International reaction to the law was also harsh, with many of the named countries condemning the law, Johnson said.
How is Trump’s immigration ban similar?
On January 27, Trump signed an executive order that suspended immigration from seven Muslim-majority countries for 90 days, halted the US refugee program for 120 days and indefinitely barred Syrian refugees from entering the United States.
“I hereby proclaim that the entry of nationals of Syria as refugees is detrimental to the interests of the United States and thus suspend any such entry,” Trump’s order reads. Other countries impacted included Iran, Iraq, Sudan, Libya, Yemen and Somalia.
The order also instituted screening tests on refugees and immigrants to see if they held American values. The President has described the process as “extreme vetting.”
“I am establishing new vetting measures to keep radical Islamic terrorists out of the United States of America,” Trump said during the signing at the Pentagon. “We don’t want them here.”
The total number of refugees admitted into the United States was also capped during the 2017 fiscal year at 50,000, down more than half from the current level of 110,000.
The order followed Trump’s campaign promise to tighten borders and stop certain refugees from entering the United States.

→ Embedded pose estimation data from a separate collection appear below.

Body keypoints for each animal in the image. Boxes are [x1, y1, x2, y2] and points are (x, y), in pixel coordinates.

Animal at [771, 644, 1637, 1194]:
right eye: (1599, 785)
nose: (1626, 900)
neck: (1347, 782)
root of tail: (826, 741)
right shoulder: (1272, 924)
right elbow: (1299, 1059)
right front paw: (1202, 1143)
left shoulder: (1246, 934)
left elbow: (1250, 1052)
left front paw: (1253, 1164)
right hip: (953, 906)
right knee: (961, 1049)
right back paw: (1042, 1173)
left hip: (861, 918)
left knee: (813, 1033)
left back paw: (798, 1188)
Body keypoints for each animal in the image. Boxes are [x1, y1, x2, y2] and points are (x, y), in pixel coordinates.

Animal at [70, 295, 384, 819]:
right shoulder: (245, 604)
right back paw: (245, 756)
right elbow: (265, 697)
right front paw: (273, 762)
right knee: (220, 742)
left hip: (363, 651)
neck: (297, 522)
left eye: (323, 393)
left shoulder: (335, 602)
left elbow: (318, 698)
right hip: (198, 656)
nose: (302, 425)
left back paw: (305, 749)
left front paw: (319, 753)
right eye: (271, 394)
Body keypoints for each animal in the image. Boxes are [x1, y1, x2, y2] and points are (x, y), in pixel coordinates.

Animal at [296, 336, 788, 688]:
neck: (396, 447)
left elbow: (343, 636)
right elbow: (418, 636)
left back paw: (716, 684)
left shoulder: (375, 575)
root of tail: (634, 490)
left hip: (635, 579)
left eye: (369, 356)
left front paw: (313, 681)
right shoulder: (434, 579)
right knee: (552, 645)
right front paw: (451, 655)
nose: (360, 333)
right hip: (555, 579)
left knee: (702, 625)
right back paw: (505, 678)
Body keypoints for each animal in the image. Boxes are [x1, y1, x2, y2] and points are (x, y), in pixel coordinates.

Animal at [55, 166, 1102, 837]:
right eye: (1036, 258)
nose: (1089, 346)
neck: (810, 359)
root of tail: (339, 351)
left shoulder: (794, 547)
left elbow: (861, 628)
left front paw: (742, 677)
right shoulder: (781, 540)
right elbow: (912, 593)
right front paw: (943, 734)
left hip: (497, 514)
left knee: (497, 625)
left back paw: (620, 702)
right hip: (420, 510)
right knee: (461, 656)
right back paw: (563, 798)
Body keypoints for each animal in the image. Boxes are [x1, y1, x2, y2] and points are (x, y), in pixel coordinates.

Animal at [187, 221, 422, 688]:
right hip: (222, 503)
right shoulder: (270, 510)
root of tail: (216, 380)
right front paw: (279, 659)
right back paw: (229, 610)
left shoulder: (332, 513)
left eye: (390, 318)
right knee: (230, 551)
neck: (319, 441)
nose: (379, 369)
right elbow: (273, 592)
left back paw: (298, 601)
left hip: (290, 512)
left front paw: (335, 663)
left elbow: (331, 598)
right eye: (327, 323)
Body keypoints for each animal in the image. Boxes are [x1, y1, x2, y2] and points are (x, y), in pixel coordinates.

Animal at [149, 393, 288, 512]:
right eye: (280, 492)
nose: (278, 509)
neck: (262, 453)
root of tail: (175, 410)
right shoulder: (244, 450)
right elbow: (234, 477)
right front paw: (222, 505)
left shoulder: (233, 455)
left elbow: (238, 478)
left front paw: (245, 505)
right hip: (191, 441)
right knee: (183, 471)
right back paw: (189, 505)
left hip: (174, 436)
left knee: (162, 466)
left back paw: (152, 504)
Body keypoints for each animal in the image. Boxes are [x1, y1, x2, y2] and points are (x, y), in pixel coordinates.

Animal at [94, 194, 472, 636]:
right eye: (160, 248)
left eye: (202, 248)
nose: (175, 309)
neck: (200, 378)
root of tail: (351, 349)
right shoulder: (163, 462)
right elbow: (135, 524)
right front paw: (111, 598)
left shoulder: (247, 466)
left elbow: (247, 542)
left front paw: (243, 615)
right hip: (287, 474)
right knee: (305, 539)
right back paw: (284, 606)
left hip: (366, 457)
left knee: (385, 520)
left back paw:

Although the the Immigration Act of 1917 is more far-reaching than Trump’s order, observers say they’re similar in at least three ways: First, supporters of both argued the restrictions were necessary for national security. Second, the restrictions imposed a type of test. Third, the bans seemingly discriminate against people based on their national origin.
What was the impact?
It’s difficult to quantify the impact of immigration bans. When refugees and immigrants are barred from entering countries, persecuted people cannot escape danger and may be harmed or killed, families are separated, opportunities are lost and finances spent on travel are squandered. Host countries may also lose out on labor, knowledge and expertise that could potentially strengthen their societies and economies.
In fact, the Immigration Act of 1917 was challenged by businesses in the Southwest that said literacy tests barred much-needed Mexican laborers from entering the country.
Trump’s executive order banning certain immigrants also risked preventing students from finishing academic programs and doctors from returning to their jobs in American hospitals. It also prevented sick people from receiving life-saving treatment.
Iranian infant Fatemeh Reshand, for example, almost missed the opportunity to receive medical treatment for a serious heart defect. It took much lobbying from family members and community leaders to grant her and her parents a medical exemption.
Where do these laws stand now?
The Immigration Act of 1917 was revised by the Immigration and Nationality Act of 1952, also known as the McCarran-Walter Act. The law abolished racial restrictions but retained quotas for nationalities and regions. It also established a preference system that placed higher value on some nationalities and immigrants with specific labor skills.
As for Trump’s executive order on immigration, it was temporarily halted Friday by a federal judge. The Department of Homeland Security then suspended implementation of the order, saying it would resume standard inspections of travelers as it did prior to the ban.
But later Saturday, the Justice Department said it would file an appeal of the judge’s order.